Le Tribunal de commerce de Montpellier, statuant en référé le 20 novembre 2025, a été saisi d’une demande de communication d’une situation comptable dans le cadre d’une cession d’actions. Le juge a ordonné une mesure d’instruction en désignant un expert-comptable pour établir cette situation. Cette ordonnance illustre l’articulation pratique entre la demande d’une partie et les pouvoirs d’instruction du juge des référés.
La saisine du juge des référés sur le fondement de l’article 145 du code de procédure civile
Le juge a retenu la compétence du référé pour ordonner une mesure d’instruction préparatoire. Il a estimé que les conditions légales étaient réunies pour justifier une telle mesure avant tout procès. Cette décision valide l’utilisation du référé comme instrument probatoire anticipé face à un désaccord sur des éléments comptables essentiels. Elle confirme la vocation de l’article 145 à prévenir un déni de justice ou à faciliter la preuve d’un fait litigieux. La mesure est ainsi justifiée par l’existence d’un différend sérieux nécessitant un éclaircissement technique préalable.

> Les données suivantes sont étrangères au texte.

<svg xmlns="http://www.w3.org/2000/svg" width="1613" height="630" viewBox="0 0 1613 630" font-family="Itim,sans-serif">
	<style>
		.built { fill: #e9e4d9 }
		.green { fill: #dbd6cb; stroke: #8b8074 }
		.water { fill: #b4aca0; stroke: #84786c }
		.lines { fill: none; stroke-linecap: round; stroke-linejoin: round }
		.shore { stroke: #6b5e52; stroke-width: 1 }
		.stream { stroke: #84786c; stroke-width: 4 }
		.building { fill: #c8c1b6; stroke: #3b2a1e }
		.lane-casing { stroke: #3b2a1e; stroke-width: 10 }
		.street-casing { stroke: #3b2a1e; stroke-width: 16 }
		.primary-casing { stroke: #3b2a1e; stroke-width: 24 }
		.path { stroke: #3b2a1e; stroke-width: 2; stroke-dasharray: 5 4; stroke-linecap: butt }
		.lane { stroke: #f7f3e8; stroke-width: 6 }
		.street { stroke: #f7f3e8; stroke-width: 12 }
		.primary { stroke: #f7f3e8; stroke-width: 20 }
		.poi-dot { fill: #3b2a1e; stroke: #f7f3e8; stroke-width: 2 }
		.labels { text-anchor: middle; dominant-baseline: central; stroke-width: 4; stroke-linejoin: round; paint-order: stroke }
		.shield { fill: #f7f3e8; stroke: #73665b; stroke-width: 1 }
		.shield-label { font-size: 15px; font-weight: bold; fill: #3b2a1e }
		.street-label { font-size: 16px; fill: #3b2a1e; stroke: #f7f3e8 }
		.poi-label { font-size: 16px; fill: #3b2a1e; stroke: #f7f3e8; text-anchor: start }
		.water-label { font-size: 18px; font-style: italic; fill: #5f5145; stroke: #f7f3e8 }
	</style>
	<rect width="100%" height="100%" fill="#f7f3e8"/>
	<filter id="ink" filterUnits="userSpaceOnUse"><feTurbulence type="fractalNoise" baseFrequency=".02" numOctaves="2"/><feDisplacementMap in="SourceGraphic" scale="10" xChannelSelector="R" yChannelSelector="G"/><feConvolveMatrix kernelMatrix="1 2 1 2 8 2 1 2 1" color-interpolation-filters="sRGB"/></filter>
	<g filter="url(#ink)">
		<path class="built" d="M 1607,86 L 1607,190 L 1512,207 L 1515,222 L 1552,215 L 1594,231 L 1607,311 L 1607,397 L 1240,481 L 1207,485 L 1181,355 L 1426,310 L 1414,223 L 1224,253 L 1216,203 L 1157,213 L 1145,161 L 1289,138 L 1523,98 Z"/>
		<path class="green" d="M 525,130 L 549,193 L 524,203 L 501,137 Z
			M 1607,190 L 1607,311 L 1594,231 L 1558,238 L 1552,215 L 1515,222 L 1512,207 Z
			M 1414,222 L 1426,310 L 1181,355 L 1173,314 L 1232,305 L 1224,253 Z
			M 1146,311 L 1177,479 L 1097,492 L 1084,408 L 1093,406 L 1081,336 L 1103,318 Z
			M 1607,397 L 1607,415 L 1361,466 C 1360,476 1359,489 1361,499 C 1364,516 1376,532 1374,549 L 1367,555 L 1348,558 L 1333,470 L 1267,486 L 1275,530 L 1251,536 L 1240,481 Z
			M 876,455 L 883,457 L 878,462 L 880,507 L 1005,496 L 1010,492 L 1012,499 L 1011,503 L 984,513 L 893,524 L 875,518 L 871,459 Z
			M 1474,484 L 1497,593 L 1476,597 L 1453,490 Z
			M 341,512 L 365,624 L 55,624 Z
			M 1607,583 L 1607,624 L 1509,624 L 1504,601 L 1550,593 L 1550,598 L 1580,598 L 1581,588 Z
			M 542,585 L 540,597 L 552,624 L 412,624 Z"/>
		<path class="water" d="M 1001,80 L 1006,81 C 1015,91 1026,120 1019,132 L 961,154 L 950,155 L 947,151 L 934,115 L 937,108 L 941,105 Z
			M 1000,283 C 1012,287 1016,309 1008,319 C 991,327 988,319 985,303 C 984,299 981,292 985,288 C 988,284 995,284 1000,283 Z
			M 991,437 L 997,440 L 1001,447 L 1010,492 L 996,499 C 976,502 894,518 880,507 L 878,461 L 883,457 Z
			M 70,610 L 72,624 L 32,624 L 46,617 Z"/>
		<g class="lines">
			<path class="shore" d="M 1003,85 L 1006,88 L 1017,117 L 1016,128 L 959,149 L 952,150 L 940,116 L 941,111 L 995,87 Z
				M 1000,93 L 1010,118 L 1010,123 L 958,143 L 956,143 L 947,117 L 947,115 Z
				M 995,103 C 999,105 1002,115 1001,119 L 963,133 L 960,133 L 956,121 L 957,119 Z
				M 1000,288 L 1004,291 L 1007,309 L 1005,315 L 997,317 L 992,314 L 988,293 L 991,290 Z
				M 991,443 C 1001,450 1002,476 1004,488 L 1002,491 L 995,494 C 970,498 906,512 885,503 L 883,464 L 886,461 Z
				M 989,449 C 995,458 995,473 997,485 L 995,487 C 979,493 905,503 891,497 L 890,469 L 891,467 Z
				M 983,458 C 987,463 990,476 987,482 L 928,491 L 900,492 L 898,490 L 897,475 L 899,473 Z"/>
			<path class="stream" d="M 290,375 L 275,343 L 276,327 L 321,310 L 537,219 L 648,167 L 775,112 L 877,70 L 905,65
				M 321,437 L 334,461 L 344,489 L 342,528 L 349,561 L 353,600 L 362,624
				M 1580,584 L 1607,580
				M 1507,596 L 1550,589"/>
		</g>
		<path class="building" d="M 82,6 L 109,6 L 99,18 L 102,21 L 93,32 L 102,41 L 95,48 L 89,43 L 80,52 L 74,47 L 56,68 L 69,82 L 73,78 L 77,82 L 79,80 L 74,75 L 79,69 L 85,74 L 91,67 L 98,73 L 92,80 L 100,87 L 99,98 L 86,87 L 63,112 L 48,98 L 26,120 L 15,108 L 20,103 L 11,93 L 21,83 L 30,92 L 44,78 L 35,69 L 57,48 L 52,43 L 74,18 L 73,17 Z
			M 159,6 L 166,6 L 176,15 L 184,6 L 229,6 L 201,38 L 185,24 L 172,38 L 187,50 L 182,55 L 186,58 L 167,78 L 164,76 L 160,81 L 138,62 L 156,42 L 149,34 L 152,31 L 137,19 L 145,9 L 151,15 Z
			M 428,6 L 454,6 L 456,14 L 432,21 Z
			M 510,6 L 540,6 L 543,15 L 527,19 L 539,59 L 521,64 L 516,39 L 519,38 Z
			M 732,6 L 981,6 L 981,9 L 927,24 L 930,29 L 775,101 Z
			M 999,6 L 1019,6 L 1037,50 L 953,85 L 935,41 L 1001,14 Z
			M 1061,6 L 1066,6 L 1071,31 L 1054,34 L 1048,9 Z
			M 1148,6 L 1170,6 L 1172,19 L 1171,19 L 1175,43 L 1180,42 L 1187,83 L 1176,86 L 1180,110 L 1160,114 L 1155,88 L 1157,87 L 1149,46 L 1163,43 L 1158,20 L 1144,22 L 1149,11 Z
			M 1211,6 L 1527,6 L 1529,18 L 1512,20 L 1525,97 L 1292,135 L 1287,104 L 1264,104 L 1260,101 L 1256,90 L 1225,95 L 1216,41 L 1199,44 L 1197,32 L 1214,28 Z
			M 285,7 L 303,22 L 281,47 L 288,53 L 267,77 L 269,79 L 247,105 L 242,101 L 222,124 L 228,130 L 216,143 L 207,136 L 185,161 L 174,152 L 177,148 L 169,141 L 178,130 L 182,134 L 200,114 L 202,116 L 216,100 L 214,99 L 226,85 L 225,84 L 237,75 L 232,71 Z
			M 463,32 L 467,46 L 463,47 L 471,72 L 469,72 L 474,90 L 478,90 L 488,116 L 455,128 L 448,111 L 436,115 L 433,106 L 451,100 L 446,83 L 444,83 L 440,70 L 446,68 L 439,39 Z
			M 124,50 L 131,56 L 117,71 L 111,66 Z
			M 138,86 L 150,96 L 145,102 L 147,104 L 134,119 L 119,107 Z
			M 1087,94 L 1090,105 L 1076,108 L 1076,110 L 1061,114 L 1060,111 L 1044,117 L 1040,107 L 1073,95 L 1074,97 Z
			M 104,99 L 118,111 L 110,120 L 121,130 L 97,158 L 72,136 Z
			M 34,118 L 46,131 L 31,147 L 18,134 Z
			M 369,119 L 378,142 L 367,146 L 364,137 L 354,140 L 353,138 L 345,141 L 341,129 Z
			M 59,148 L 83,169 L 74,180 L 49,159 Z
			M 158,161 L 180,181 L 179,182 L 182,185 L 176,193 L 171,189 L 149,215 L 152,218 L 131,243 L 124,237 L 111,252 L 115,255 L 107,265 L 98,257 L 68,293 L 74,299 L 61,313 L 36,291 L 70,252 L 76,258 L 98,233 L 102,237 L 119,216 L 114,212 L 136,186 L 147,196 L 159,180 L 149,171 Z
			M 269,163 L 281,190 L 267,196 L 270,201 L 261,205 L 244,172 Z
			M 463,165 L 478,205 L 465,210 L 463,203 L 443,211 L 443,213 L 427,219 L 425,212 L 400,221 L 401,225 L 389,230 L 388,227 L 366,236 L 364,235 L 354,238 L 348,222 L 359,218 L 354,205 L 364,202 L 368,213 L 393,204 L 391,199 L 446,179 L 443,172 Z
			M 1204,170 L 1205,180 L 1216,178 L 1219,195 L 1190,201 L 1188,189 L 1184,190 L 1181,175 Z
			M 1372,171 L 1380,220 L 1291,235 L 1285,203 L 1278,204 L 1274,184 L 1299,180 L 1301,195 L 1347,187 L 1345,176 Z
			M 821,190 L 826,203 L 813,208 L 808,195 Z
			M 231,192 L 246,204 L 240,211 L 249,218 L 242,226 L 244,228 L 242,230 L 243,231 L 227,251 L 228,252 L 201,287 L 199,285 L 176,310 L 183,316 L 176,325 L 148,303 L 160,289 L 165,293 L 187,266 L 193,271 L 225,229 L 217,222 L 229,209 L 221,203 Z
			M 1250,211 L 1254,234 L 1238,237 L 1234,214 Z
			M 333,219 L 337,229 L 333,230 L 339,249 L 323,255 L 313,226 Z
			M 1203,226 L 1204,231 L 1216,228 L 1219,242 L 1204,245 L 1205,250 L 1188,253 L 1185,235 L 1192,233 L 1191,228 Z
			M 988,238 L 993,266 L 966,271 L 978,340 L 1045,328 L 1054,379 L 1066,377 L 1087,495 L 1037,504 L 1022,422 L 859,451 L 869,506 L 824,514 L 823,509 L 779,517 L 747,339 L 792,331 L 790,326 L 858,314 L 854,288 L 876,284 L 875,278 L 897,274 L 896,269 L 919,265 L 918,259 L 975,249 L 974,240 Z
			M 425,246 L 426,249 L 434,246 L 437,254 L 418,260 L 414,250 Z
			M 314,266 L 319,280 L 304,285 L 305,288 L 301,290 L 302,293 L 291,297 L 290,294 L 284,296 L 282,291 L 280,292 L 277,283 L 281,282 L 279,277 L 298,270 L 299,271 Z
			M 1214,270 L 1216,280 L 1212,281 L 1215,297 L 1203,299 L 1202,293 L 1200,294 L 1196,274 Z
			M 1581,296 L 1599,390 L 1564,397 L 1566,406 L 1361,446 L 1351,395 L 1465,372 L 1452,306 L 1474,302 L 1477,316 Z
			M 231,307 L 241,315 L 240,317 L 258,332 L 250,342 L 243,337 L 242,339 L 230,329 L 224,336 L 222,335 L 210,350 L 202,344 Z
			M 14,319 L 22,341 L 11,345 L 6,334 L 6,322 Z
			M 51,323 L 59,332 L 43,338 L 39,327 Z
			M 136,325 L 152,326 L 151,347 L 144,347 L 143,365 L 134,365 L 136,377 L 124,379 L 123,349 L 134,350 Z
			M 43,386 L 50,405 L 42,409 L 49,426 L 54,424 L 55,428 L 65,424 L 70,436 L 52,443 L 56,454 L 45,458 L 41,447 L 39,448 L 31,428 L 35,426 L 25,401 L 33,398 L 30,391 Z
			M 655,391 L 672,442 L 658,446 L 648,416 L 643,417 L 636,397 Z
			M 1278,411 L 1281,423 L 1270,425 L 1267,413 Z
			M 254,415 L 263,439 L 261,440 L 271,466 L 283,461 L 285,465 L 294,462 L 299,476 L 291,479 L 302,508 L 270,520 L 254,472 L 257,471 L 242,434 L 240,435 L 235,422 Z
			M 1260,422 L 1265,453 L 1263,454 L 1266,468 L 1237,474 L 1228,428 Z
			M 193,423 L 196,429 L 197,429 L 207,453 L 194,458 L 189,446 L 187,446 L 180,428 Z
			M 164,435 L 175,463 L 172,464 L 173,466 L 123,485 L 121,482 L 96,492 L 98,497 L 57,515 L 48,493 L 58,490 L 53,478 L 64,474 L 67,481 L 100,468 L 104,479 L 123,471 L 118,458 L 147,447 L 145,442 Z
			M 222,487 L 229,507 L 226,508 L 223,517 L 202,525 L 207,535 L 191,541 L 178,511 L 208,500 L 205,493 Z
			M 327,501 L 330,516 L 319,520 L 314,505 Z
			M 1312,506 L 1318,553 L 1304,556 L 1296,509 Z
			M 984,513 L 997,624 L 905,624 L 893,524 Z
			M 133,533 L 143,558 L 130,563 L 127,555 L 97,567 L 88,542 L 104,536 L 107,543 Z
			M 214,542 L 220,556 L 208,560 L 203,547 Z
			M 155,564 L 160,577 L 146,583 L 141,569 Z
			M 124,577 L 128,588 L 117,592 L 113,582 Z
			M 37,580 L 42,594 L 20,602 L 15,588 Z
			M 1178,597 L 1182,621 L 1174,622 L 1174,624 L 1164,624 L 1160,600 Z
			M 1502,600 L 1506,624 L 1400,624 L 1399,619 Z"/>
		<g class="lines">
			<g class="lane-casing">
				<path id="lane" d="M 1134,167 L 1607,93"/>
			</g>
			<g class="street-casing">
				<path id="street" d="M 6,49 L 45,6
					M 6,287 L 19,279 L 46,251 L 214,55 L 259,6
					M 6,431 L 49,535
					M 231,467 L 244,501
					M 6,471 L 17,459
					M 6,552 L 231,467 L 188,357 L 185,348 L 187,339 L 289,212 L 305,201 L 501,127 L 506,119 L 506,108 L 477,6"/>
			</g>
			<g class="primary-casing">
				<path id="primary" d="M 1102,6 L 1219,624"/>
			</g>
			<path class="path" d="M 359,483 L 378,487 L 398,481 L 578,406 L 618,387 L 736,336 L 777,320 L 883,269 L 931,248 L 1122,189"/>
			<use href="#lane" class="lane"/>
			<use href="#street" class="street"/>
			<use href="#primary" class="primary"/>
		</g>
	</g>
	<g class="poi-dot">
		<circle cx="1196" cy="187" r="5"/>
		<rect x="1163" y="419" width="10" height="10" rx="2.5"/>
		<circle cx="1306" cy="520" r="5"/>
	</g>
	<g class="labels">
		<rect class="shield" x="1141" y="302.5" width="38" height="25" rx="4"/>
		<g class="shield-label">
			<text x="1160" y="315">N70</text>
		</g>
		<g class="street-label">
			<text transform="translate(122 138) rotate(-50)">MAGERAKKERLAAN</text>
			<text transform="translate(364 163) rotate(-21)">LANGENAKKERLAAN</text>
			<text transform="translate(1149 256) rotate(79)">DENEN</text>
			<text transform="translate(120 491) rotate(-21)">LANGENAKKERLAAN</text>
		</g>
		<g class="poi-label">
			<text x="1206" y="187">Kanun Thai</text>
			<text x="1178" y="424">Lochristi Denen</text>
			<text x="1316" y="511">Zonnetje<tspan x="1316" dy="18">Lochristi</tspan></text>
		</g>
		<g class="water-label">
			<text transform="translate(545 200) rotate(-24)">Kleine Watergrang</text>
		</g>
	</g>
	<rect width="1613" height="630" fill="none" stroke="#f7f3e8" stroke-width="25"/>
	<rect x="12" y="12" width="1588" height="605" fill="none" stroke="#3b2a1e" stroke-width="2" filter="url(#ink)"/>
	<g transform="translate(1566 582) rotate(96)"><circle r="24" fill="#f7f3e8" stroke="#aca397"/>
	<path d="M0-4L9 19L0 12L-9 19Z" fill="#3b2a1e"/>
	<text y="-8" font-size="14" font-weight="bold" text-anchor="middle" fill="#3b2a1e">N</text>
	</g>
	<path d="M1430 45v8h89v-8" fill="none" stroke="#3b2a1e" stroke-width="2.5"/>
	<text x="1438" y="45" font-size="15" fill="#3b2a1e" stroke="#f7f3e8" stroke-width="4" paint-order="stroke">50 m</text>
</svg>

La mission confiée à l’expert s’articule autour de l’acte de cession litigieux. Le juge précise que l’expert doit « exercer sa mission conformément aux stipulations de l’article 2.1.2 de l’acte de cession d’actions » (Motifs). Cette référence directe au contrat cadre strictement le périmètre de l’expertise et en définit la loi. L’expert devient l’interprète technique des engagements contractuels des parties, son rôle étant de les objectiver. Cette injonction garantit que l’expertise ne s’égarera pas en dehors du cadre négocié par les parties. Elle ancre fermement la mesure d’instruction dans l’exécution du contrat privé.
Les pouvoirs étendus de l’expert et les obligations des parties
Le juge dote l’expert de moyens d’investigation contraignants pour accomplir sa mission. Il lui ordonne de « se faire communiquer des parties toutes les pièces dont il aura besoin » (Motifs). Cette injonction générale impose aux parties, et spécialement au cédant, une obligation active de collaboration probatoire. Elle dépasse une simple demande de production pour créer un devoir de transparence au bénéfice de l’expert. Cette mesure assure l’efficacité de la mission en prévenant d’éventuels retards ou refus de communication. Elle place l’expert en position d’autorité pour rassembler les éléments nécessaires à son avis.
L’ordonnance organise les conséquences pratiques et financières de la mesure d’instruction. Elle impose aux parties une consignation préalable et fixe un délai impératif pour le dépôt du rapport. Ces dispositions encadrent strictement la procédure pour en garantir la célérité et le sérieux. Le juge se réserve également un contrôle continu via la désignation d’un juge chargé du suivi des opérations. Cette organisation démontre la volonté du juge des référés de ne pas se dessaisir de la mesure qu’il a ordonnée. Elle assure une exécution effective sous l’égide de l’autorité judiciaire, évitant que l’expertise ne s’enlise.
Cette décision souligne l’utilité de l’article 145 pour trancher des conflits probatoires techniques en amont d’un litige. Elle démontre la capacité du juge des référés à imposer une coopération effective entre les parties sous l’égide d’un expert. La portée de cette ordonnance est significative pour le droit des preuves en matière commerciale. Elle offre un outil rapide pour objectiver des désaccords comptables complexes liés à l’exécution de contrats. En ancrant la mission dans le contrat, elle renforce également la sécurité juridique des engagements souscrits par les parties.